The IT director said updates to Atlassian Access, a centralized security and governance tool for Atlassian cloud products that launched last year, would also appeal to his company's IT security department as the organization considers a move to cloud. These updates include integrations with Microsoft Active Directory Federation Service for single sign-on (SSO) and Google Cloud Identity for SSO and user provisioning. Integrations with cloud access security broker products from McAfee and Bitglass are on the near-term roadmap. Atlassian Access also now includes a customer-accessible audit log.
"Those features, plus the tools to migrate, and the publication of a cloud roadmap, are what we were always asking for," the IT director said. "I've started to discuss it with our security team already."
Concerns remain over custom extensions, data retention
Some of Atlassian's most recent offerings, such as Opsgenie, are cloud-only, and the company clearly looks to Atlassian cloud as its delivery mechanism for the long-term future.
"We've been in the server and on-premises business model for over a decade, but we've seen our customers want to shift to the cloud over the past few years," said Anutthara Bharadwaj, head of Atlassian cloud products. Atlassian will continue to offer on-premises software, but plans to emphasize cloud migration, with tools released this week such as a Cloud Migration Assistant, which is available now for Confluence.

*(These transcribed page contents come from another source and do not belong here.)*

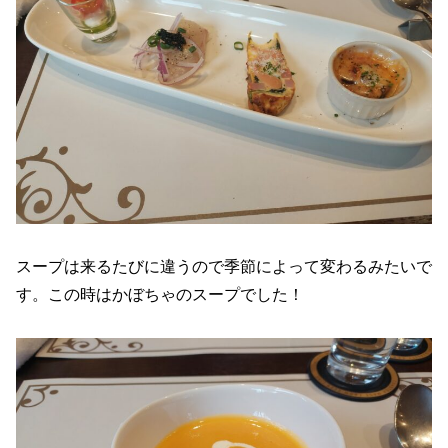
スープは来るたびに違うので季節によって変わるみたいで
す。この時はかぼちゃのスープでした！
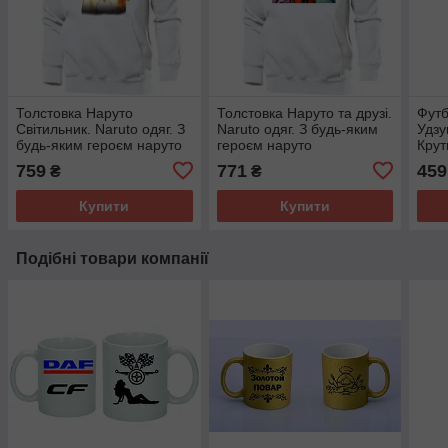
Толстовка Наруто
Толстовка Наруто та друзі.
Футб
Світильник. Naruto одяг. З
Naruto одяг. З будь-яким
Удзу
будь-яким героєм наруто
героєм наруто
Крут
Футб
759
771
459
₴
₴
Удзу
Купити
Купити
Подібні товари компанії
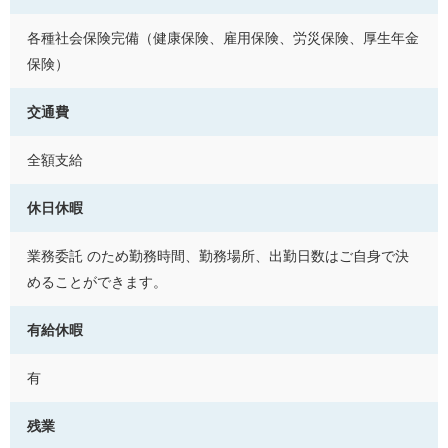
各種社会保険完備（健康保険、雇用保険、労災保険、厚生年金
保険）
交通費
全額支給
休日休暇
業務委託 のため勤務時間、勤務場所、出勤日数はご自身で決
めることができます。
有給休暇
有
残業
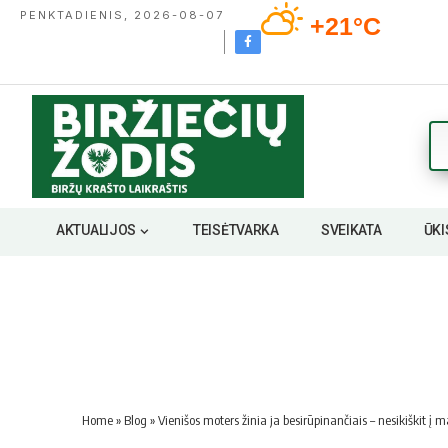
PENKTADIENIS, 2026-08-07
+21°C
AKTUALIJOS
TEISĖTVARKA
SVEIKATA
ŪKI
Home
»
Blog
»
Vienišos moters žinia ja besirūpinančiais – nesikiškit 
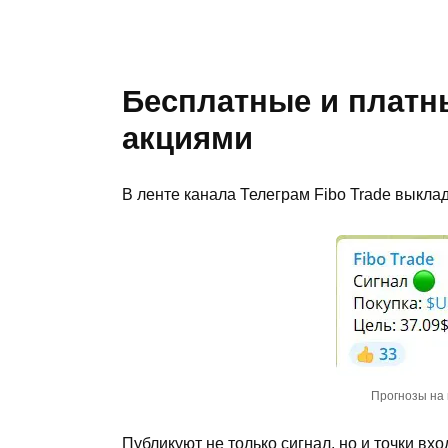
Бесплатные и платн
акциями
В ленте канала Телеграм Fibo Trade выкл
Прогнозы на 
Публикуют не только сигнал, но и точки вх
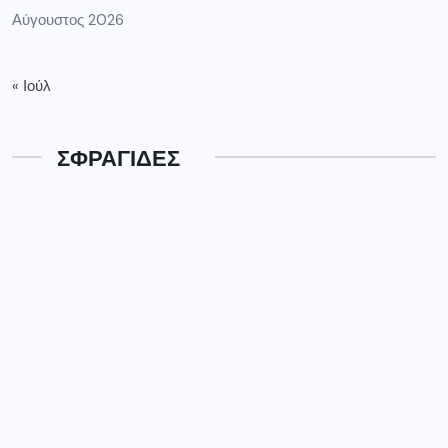
Αύγουστος 2026
« Ιούλ
ΣΦΡΑΓΙΔΕΣ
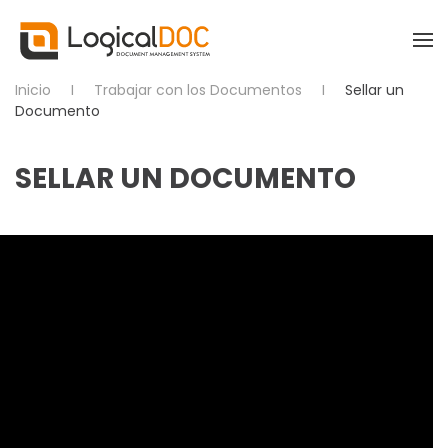
Skip to main content
Inicio
Trabajar con los Documentos
Sellar un
Documento
SELLAR UN DOCUMENTO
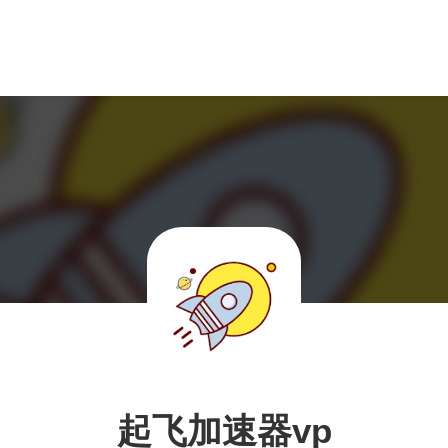
起飞加速器vp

Analysts see the updates as a means to offer enterprise users hybrid options for both on-premises and cloud-based Atlassian deployments, rather than a death knell for on-premises editions.
"They're solving problems that other software vendors have faced where code becomes fragmented across various managed service providers," said Charles Betz, an analyst at Forrester Research. "Atlassian also has put together all the pieces of the software delivery process, from ideation to day two ops, that no one else has."
With the long-term writing on the wall in favor of Atlassian cloud products, however, enterprise users have questions that will need answers before they move away from on-premises software -- chief among them whether Atlassian cloud products' custom extension support will match that of on-premises editions.
"Where we've built complex integrations, we need to know how we'll support them with a cloud offering," said Zipcar's Rosequist. "Right now, it seems it's harder to customize cloud instances and there are fewer extensions available."
Atlassian officials wouldn't disclose details but said more information will be provided at its Atlas Camp conference next week in Vienna about planned updates to custom extensions for Atlassian cloud in the next two months.
Rosequist said he also wants further details on long-term data retention policies under the new data residency features, but Atlassian officials said those details have not yet been worked out. For the first release, the focus will be on data residency controls for primary data.